No, the scary part was not that he believed this was hap­pening and that therefore his mind was going. The scary part was that his mind was not going, that this thing really ex­isted. This creature, this being, this demon, this ghost, this whatever-it-was could actually be conjured up by making macaroni and cheese.

But could it be conjured up at any time, or was it only on Saturdays and only at lunchtime?

He didn't know.

That night the apartment seemed much darker than it did ordinarily. There were shadows on the sides of the couch and at the foot of the bed, echoes of darkness in the corners of the rooms.

He went to sleep early.

He left the lights on.

He dreamed of a man in a doorway with an ax.

He had the rest of the week to think about what had oc­curred. Afraid, he stayed away from the apartment as much as possible, leaving early for work, coming home late. He cooked no meals for himself but ate out for breakfast, lunch, and dinner: Jack in the Box, Der Weinerschnitzel, Taco Bell, McDonald's.

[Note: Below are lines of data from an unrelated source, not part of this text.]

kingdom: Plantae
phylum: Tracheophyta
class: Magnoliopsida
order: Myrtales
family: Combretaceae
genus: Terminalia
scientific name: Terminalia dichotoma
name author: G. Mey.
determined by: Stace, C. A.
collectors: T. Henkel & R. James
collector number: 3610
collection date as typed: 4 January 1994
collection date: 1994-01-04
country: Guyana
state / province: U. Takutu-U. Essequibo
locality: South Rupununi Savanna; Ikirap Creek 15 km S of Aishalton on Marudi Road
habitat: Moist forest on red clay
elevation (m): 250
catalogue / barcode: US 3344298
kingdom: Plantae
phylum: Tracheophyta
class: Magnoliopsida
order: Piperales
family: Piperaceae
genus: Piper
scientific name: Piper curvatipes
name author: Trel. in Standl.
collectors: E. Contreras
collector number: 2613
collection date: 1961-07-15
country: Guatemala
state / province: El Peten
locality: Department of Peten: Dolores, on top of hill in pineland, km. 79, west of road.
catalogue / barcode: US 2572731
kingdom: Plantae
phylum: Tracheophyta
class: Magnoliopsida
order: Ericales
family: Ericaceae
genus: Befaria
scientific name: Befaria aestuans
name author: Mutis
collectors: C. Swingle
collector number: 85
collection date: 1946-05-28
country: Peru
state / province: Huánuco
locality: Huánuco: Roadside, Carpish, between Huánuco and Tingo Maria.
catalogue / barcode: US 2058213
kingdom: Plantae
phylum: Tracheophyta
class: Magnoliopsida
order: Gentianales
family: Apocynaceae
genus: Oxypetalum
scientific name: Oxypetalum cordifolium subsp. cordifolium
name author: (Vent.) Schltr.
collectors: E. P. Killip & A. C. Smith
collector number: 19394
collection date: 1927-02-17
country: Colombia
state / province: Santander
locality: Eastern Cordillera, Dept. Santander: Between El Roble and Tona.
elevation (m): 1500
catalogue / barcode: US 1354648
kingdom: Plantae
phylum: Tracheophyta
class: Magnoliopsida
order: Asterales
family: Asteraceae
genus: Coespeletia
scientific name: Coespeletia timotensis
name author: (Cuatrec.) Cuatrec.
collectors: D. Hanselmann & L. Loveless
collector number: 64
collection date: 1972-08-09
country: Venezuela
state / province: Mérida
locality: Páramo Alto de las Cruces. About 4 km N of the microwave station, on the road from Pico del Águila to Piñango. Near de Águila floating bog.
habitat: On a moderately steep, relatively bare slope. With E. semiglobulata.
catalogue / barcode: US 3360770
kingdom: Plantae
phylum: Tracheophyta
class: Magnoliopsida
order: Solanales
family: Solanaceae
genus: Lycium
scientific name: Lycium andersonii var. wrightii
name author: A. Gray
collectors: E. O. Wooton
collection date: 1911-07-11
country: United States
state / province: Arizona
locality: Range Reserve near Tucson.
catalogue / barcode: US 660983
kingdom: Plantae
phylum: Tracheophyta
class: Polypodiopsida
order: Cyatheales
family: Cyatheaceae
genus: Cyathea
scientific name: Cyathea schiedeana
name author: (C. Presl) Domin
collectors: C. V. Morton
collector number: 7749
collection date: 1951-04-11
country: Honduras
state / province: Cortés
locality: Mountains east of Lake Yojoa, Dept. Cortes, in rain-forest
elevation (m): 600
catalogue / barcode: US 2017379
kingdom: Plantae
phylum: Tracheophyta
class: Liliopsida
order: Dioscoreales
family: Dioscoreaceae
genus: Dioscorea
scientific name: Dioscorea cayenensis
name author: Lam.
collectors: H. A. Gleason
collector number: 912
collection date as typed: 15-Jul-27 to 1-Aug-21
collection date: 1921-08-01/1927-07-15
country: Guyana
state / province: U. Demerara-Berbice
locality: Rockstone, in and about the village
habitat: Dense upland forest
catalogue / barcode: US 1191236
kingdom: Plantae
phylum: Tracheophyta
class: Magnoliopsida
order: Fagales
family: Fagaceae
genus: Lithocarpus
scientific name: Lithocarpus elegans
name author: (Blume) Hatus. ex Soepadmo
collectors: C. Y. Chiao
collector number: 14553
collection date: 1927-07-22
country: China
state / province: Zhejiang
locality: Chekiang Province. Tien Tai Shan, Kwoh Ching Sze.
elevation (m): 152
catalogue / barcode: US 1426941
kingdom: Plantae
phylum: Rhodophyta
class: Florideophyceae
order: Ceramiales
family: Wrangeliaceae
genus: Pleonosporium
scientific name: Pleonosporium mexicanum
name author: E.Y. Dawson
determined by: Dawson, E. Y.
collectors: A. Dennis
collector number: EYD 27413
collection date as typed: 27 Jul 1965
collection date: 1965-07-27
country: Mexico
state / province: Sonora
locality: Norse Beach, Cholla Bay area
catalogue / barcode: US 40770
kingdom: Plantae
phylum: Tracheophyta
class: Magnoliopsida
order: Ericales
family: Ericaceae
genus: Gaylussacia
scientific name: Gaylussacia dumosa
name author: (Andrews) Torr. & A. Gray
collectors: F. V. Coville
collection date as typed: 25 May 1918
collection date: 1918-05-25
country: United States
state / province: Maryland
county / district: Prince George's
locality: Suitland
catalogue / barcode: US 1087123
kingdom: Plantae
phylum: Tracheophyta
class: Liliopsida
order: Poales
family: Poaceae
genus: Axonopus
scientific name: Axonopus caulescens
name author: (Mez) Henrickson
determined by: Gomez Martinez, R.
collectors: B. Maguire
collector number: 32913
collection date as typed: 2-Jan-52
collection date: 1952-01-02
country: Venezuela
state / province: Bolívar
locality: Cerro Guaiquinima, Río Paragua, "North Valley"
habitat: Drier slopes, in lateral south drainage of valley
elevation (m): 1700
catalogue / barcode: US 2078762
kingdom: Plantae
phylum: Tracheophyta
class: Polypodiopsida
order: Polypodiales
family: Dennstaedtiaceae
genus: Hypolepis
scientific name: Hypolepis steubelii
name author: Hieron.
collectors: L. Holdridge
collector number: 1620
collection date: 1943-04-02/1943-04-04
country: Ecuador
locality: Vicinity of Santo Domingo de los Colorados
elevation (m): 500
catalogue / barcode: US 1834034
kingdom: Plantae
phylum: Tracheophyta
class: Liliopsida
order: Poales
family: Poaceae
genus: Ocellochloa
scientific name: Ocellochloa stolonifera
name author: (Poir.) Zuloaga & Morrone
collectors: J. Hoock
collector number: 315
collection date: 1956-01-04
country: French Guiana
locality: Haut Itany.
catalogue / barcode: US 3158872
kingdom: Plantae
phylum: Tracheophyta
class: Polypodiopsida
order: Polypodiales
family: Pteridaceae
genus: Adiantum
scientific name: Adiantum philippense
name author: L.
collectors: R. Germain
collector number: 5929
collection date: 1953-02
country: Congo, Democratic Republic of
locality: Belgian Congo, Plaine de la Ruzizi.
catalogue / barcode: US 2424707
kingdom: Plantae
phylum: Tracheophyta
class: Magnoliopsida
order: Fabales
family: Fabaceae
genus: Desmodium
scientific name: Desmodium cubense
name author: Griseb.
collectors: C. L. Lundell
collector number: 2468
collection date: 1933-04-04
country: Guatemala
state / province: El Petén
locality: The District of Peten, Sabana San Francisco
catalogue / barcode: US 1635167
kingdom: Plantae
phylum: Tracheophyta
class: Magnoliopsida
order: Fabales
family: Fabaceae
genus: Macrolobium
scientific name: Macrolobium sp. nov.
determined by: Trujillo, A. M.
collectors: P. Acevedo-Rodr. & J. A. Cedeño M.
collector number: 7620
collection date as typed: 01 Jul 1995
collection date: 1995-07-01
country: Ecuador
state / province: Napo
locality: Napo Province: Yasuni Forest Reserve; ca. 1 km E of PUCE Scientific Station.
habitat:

He'd thought the fear would abate with the coming of a new day, that as the hours passed the horror of the occur­rence would dim. He thought he'd be able to find a rational explanation for what he had seen, what he had heard.

But it had not happened.

He recalled with perfect and profound clarity the con­tours of the bubbly foam face, the way the boiling water had made it smile. He heard in his head the whispered word.

Blood.

There was nothing he could do, he realized. He could move, get a new apartment, but what would that accom­plish? The impetus for this horror might lie not in his home but in himself. He could never cook again, or at least never make macaroni and cheese, but he would always know that the face was there, waiting, unconjured, below the surface reality of his daily life.

Blood.

He had to confront it.

He had to try it again.

***

Everything was the same. He put in the water, put in the salt, put in the macaroni, turned on the flame, and out of the pot's swirling contents emerged a face. He was not as fright­ened this time, perhaps because he had been prepared for the sight, but he was nonetheless unnerved. He stared down at the white foam.

'Blood,' the mouth whispered. 'Blood.'

Blood.

There was something hypnotic about the word, some­thing almost... seductive. It was still terrifying, still horri­fying, but there was also something attractive about it. As he looked at the face, saw its vague familiarity, as he listened to the whisper, heard its demand, Alan could almost under­stand what was wanted with the blood. In a perverse way that was not at all understood by his conscious mind, he felt that it made a kind of sense.

Outside, a dog barked. Alan looked up. The barking came closer, and through the open window he heard the sound of paws on the dirty sidewalk of his small patio. The animal continued to bark loudly, annoyingly.

Alan looked down into the swirling pot of macaroni.

'Blood,' the face whispered.

Nodding to himself, Alan opened the cupboard under the sink and drew out the small hand-held hatchet he used to cut rope. He moved out of the kitchen and walked across the liv­ing room to the front door.